What does the company see? The customer will order 500 units in the third week, 1,000 units in the sixth week, 1,500 units in the ninth week, etc., which generates monthly demand values of 500, 1,000, 1,500, 2,500 and 3,000 units for the five average 2,100 units per month. But since the actual demand data shows substantial deviations from the average, the latter is a highly uncertain forecast. This uncertainty disappears completely, however, once the company obtains the information that the customer systematically increases its purchases by 500 units with each order.
For production managers to spot this type of information, they need to look beyond purchase numbers. In most businesses, customer order information is stored in an order management system, which tracks data such as when orders are placed, delivery dates requested, and products requested in what quantities. This system is generally owned, managed and maintained by the sales department. After customer orders are fulfilled, aggregate information about completed orders is transferred to the demand processing system, usually owned by production and operations, which those responsible for these functions then analyze to forecast future demand.
The problem is that the aggregation process often results in loss of information. With uncertainty modeling, however, managers can apply key parameters identified from the order management system to feed back information to their prescriptive analyses.
Information about the rescue in Kordsa
Kordsa, the Turkish tire reinforcement supplier, gives a concrete example. The company receives large orders from its customers (tire manufacturers) but the number of orders, as well as the quantity and delivery date of each, is uncertain in each period. Previously, the company simply aggregated customer order information to calculate historical monthly demand values which were then analyzed. As a result, the number of uncertain parameters went from three to one, resulting in a significant loss of information.
Using uncertainty modeling, we showed Kordsa how to avoid information loss and achieve significant performance improvements based on key performance indicators (such as inventory turnover and fill rate ). By applying advanced algorithms such as Fast Fourier Transformation, we were able to integrate into the company’s demand prediction model the key customer order parameters that we identified by studying the company’s CRM data.
To better leverage the power of uncertainty modeling, Kordsa has since created an advanced analytics team drawn from R&D, sales, production, planning and IT. Team members regularly interact with different departments to better understand and identify data and sources used in decision-making processes outside of their own functions, which can then be factored into their predictive analytics.
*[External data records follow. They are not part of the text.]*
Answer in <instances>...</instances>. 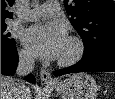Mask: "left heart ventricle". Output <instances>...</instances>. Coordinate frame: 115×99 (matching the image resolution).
<instances>
[{
	"label": "left heart ventricle",
	"mask_w": 115,
	"mask_h": 99,
	"mask_svg": "<svg viewBox=\"0 0 115 99\" xmlns=\"http://www.w3.org/2000/svg\"><path fill=\"white\" fill-rule=\"evenodd\" d=\"M70 52H71V47H70L69 43L67 42V44H66V46H65V48H64V51H63V53H62L61 56H66V55H68ZM61 56H60V57H61Z\"/></svg>",
	"instance_id": "1"
}]
</instances>
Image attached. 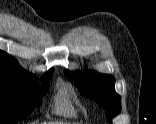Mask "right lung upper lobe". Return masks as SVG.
<instances>
[{"mask_svg": "<svg viewBox=\"0 0 156 124\" xmlns=\"http://www.w3.org/2000/svg\"><path fill=\"white\" fill-rule=\"evenodd\" d=\"M53 69H50L46 75H52ZM0 75L21 77V78H35L32 73L21 68L18 62L6 52L0 50Z\"/></svg>", "mask_w": 156, "mask_h": 124, "instance_id": "cb5924a9", "label": "right lung upper lobe"}]
</instances>
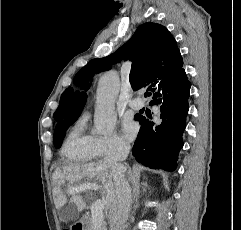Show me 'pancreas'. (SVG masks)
<instances>
[{"label": "pancreas", "instance_id": "1", "mask_svg": "<svg viewBox=\"0 0 241 230\" xmlns=\"http://www.w3.org/2000/svg\"><path fill=\"white\" fill-rule=\"evenodd\" d=\"M87 222L90 226V230H102V226L104 225V221H102L100 224L96 225L93 223L92 216L87 218Z\"/></svg>", "mask_w": 241, "mask_h": 230}]
</instances>
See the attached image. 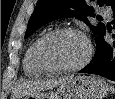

This type of going beyond borders should not stop at the company’s gates. It is not just the decisions of its customers and suppliers that can affect demand uncertainties — the decisions of players in adjacent industries producing complementary or substitute products can also affect demand. Getting closer to the data generated by these players can only help reduce uncertainty around the performance drivers you need to be able to predict.
. . .
Although manufacturers and retailers are investing in data analytics to improve operational efficiency and demand fulfillment, many benefits of these investments are not being realized. Information is lost as data is aggregated before transformation across silos, which amplifies the level of uncertainty surrounding predictions. By applying the mathematics of uncertainty modeling to incorporate key insights into how data is generated, data scientists can capture the effects of previously overlooked parameters that can significantly reduce the uncertainty surrounding demand forecasts. and supply.